# Watch dogs 2 update problem.



## Cookies (Dec 10, 2008)

Hi guys. 

Got Watch dogs 2 earlier, and have been trying to update it on the xbox 1. The game is installed fine, but when starting it says that the game needs an update. It then simply returns a message saying "There was a problem with the update." and advising me to test the network connection. The network is great, tried wifi and wireless, ran a speed test and it's sitting at 20mb. Everything is working fine apart from the feckin update!

Anyone else experience anything similar? Any ideas? 

Cheers

Cooks 

Sent from my D6603


----------



## Cookies (Dec 10, 2008)

Got it sorted. Updated the console and tried again. 

Bazinga. 

Cooks 

Sent from my D6603


----------



## cadmunkey (Jun 8, 2015)

Enjoy the game! I'm liking it so far


----------



## Starbuck88 (Nov 12, 2013)

Shame your xb1 n as I've got a ps4.

I liked the first watchdogs so am hoping this will be good, I may pick it up at the weekend.


----------



## Cookies (Dec 10, 2008)

Spoke too soon guys.Thought I had this sussed.

Spoke with Microsoft last night and reset the console and account etc. 700mb console update file to download. Did that and tried it this morning - same feckin message!!!!

::::

=== Parts of the exercise ===
**1)** Copy word for word everything in the Watch Dogs 2 update thread from "# Watch dogs" down to "the feckin update!".
**2)** Extend the forum thread about the Watch Dogs 2 update problem, beginning after its final sentence.
The herbarium lines have no role in this work.

(Recorded data)
::::

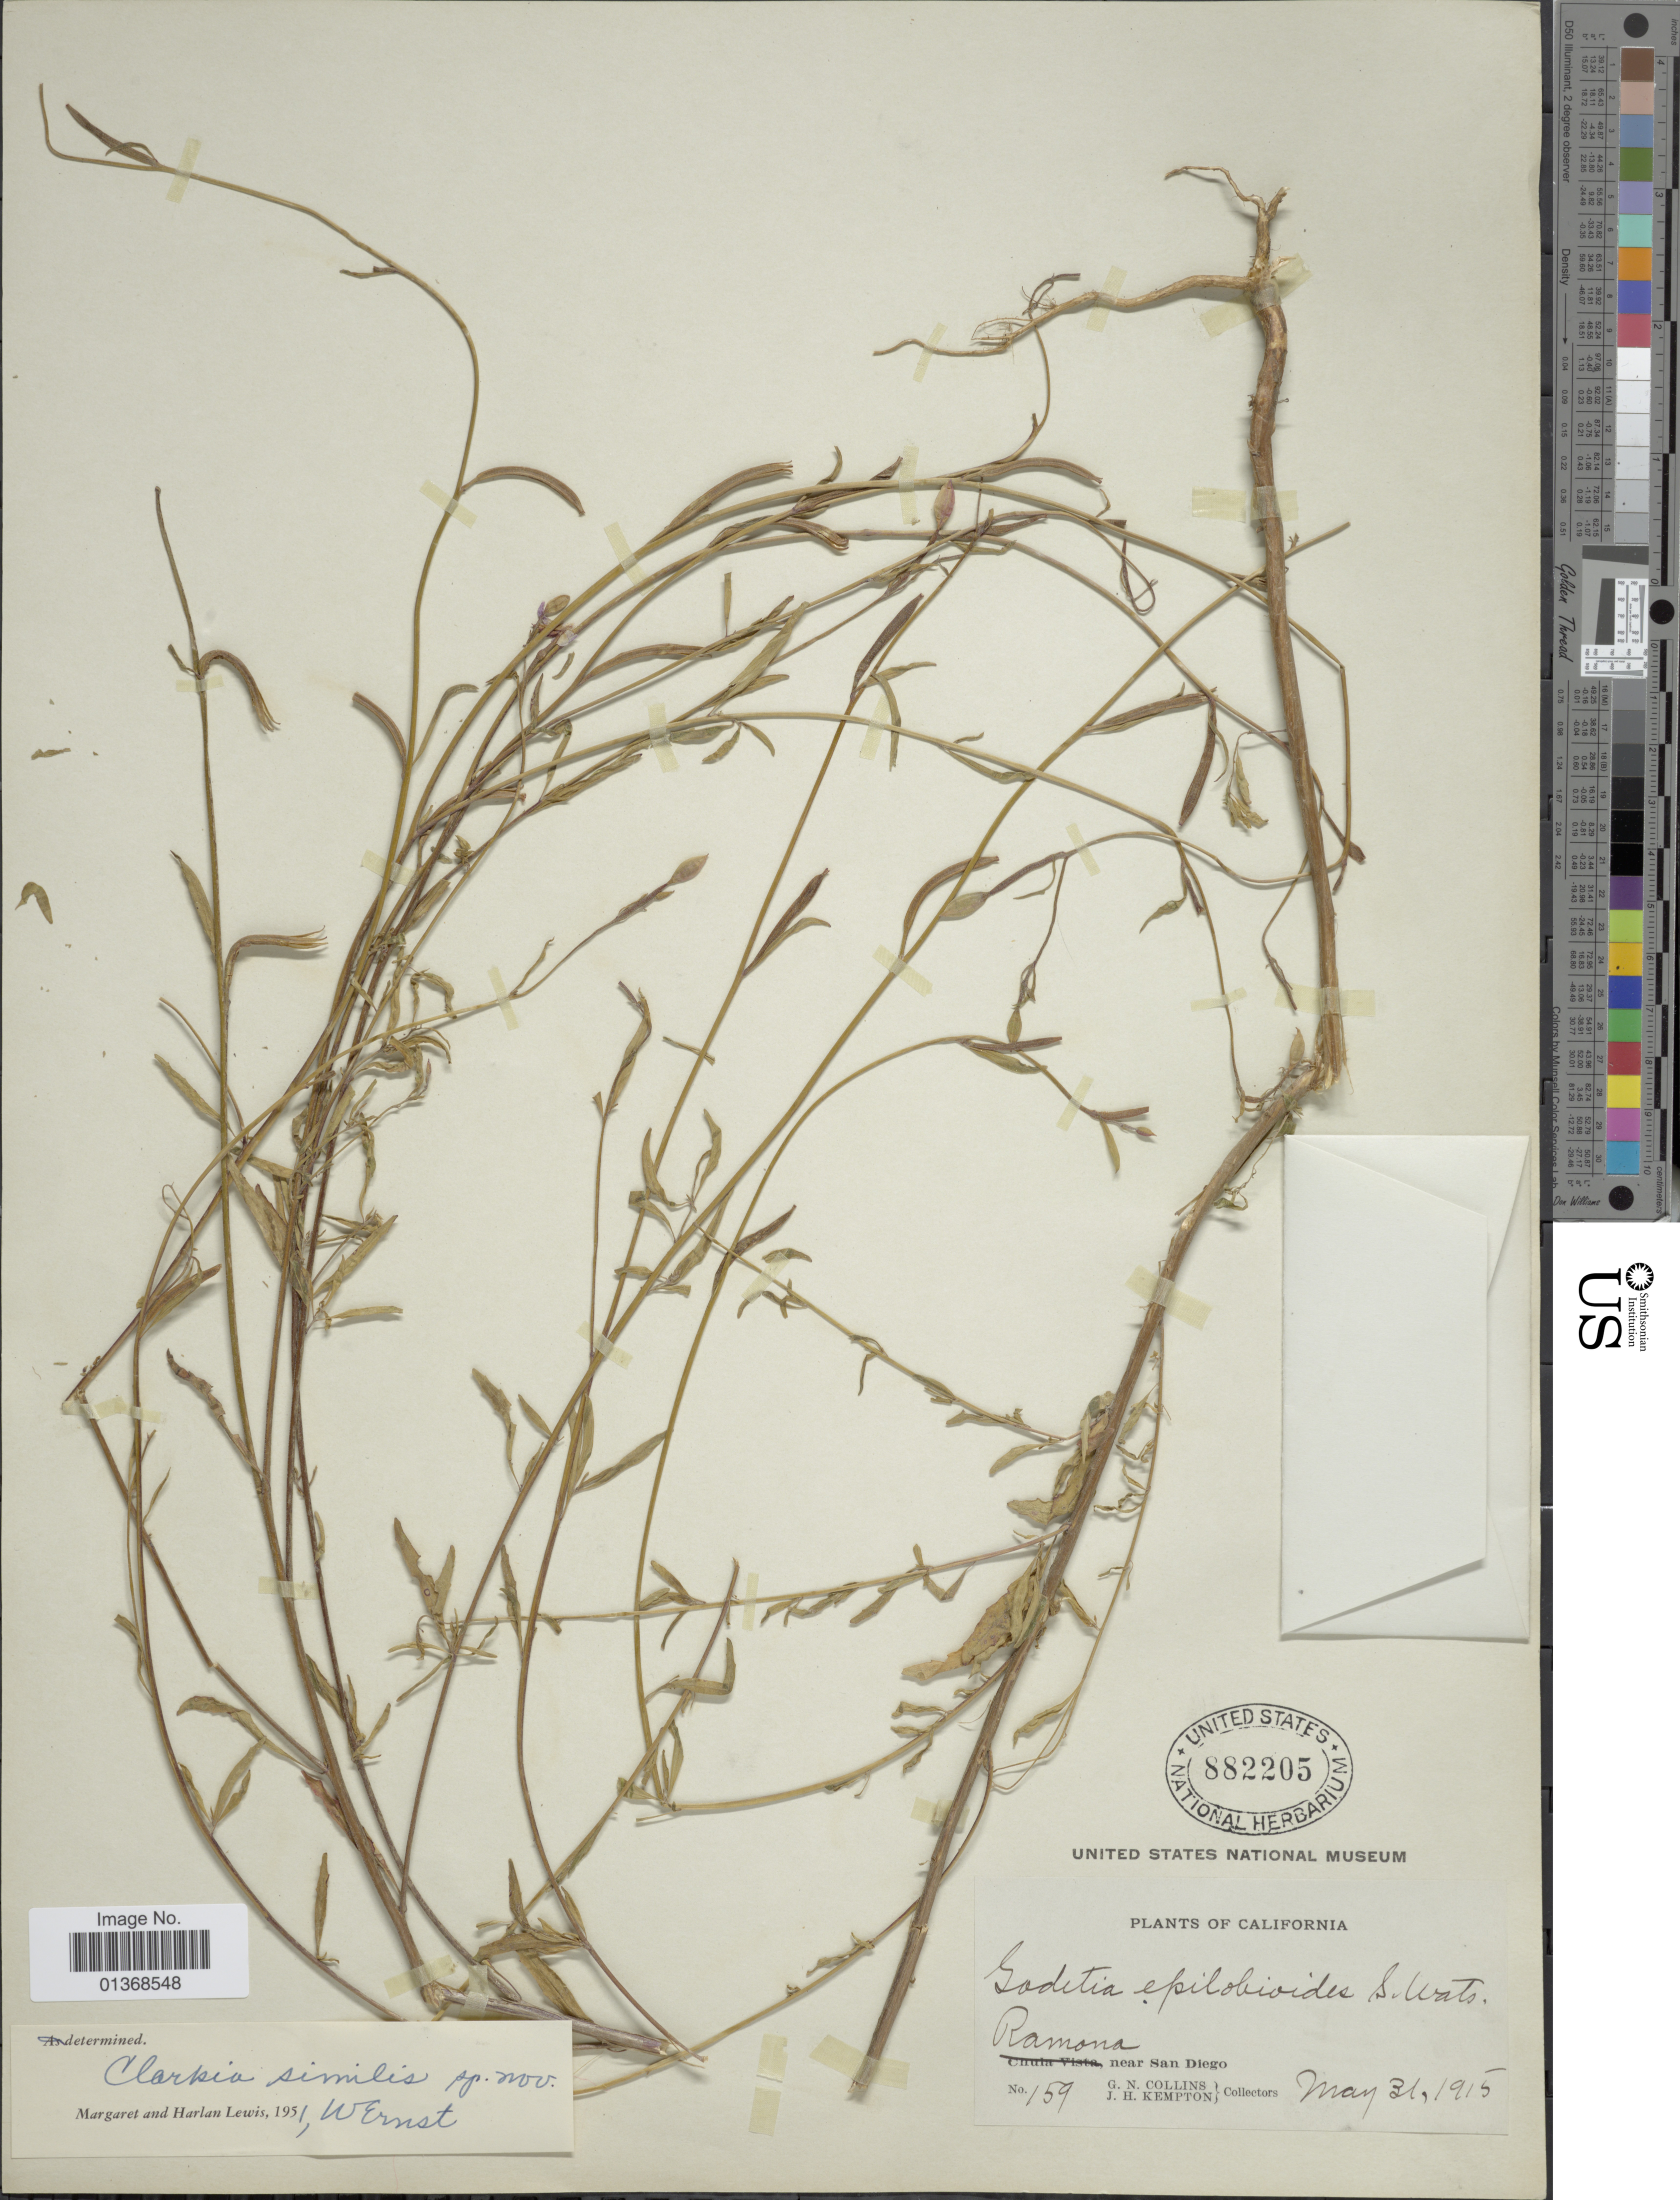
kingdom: Plantae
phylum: Tracheophyta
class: Magnoliopsida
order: Myrtales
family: Onagraceae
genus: Clarkia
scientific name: Clarkia similis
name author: F. H. Lewis & W.R. Ernst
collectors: G. Collins & J. H. Kempton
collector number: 159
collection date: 1915-05-31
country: United States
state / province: California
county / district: San Diego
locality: Ramona, near San Diego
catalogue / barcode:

::::

=== Expected answers ===
**1)**
# Watch dogs 2 update problem.



## Cookies (Dec 10, 2008)

Hi guys. 

Got Watch dogs 2 earlier, and have been trying to update it on the xbox 1. The game is installed fine, but when starting it says that the game needs an update. It then simply returns a message saying "There was a problem with the update." and advising me to test the network connection. The network is great, tried wifi and wireless, ran a speed test and it's sitting at 20mb. Everything is working fine apart from the feckin update!

**2)**
Really disappointed. 

Cooks 

Sent from my D6603


----------



## Starbuck88 (Nov 12, 2013)

Sorted it? I bought it on Friday for PS4 and touch wood had no issues, only played it 10mins so far.


----------



## Cookies (Dec 10, 2008)

Yes chum. It was apparently an on-line gaming patch that either hadnt been released, or was just not right. It downloaded magically on Friday night. Just haven't had a chance to give it a rattle, what with all the detailing I do ahem....



Sent from my D6603


----------



## Starbuck88 (Nov 12, 2013)

Had another play tonight, considering the first game had bad reviews and I liked it and this one has had great ones, I'm an hour in and I'm not feeling it yet to be honest.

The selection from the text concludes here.